─── Texte présenté ───

Dès 1946, il m'a semblé indispensable d'accompagner les jeunes à Moosch où ils campaient à la manière traditionnelle des scouts. L'entreprise était un peu osée, car qui dit "vacances" dit promenades, excursions. Or, lors de nos grimpettes en montagne, il nous arrivait de nous trouver devant des chemins balisés de rubans blancs, indiquant qu'il était dangereux d'aller à droite ou à gauche : risque de mines ! Pauvres petites filles a qui n'osaient plus ni avancer, ni reculer.
Heureusement qu'en rentrant au camp, une surprises les attendait: "Monsieur Fuks" était venu, Bien que n'ayant pas envie de s'occuper de "tes petites filles", il était là, rassurant et prêt à leur faire des exposés sur la Bible, répondre à leurs questions et former le "Triangle sacré" qui allait les ravir.
En 1947 et 1948, nous allâmes sagement camper en France, dans la région de Grenoble. Camps paisibles, harmonieux, si séduisants que Castor, commissaire national des E.I. nous fit le plaisir de rester avec nous pour se guérir de la fatigue d'une dure année d' "Ecole des Cadres".

─── Données fournies ───

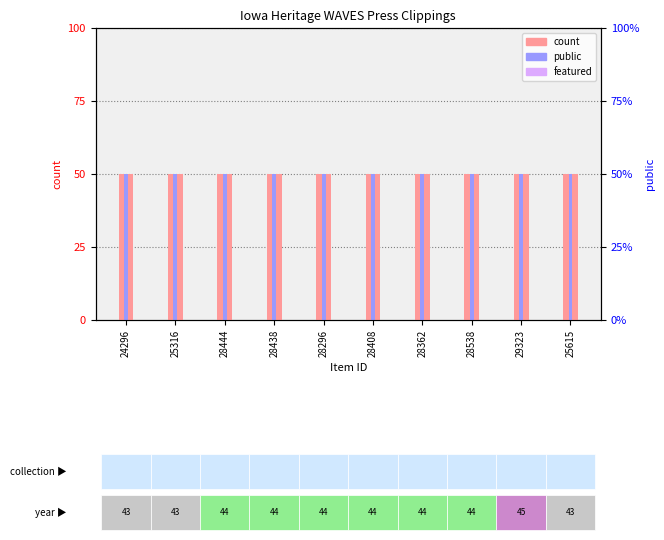

Between 28362 and 29323, which series saw the biggest shift?

count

───

Poursuivez le récit des camps de vacances d'après-guerre en reprenant juste après sa dernière phrase.

Réponse
L'histoire vaut la peine d'être contée. Castor avait créé à Orsay cette école ambitieuse, d'où devaient sortir les futurs chefs des mouvements juifs. Certains "Orsayens" affirmaient sans ciller que le Messie va sortir d'Orsay. Castor et sa femme s'étaient donnés corps et âme à cette tâche. Ils espéraient profiter des cours, participer aux réunions idéologiques. Mais il y avait tant de problèmes matériels : ravitaillement difficile, des tuyaux bouchés, etc.... Et qui s'en serait occupé s'ils ne l'avaient pas fait ? Arrive la fin de cette première année. Castor demande à ses "Orsayens" de faire une critique sincère et "sans égards" de lui et de sa femme. Or ...ils l'ont faite - cet âge est sans pitié - et ils ne l'ont pas supporté. Comme il aurait été plus heureux, et mieux inspiré, notre cher Castor, s'il avait demandé à chacun de ses élèves de faire son autocritique.
Nous avions heureusement de quoi guérir ses plaies : la montagne, un torrent au bruit bienfaisant, et pour son âme de poète: l'histoire toute neuve du Petit prince de St Exupéry, à mettre en scène. Le plus jeune fils de Castor fut un merveilleux petit prince.
Un camp - comme une direction d'école - ne peut être réussi que si tous ceux qui ont des responsabilités font leur travail consciencieusement. J'avais la chance de travailler en bonne harmonie avec des jeunes filles sérieuses, aimant ce qu'elles faisaient, et le faisant bien.
A partir de 1949, nous changeons de formule. Nos camps seront des vacances à l'étranger, des découvertes sans nombre, une suite continue d'improvisations. Ces voyages ont tous été faits au prix habituel d'un camp ordinaire, et bien entendu, les organisateurs payaient comme les autres !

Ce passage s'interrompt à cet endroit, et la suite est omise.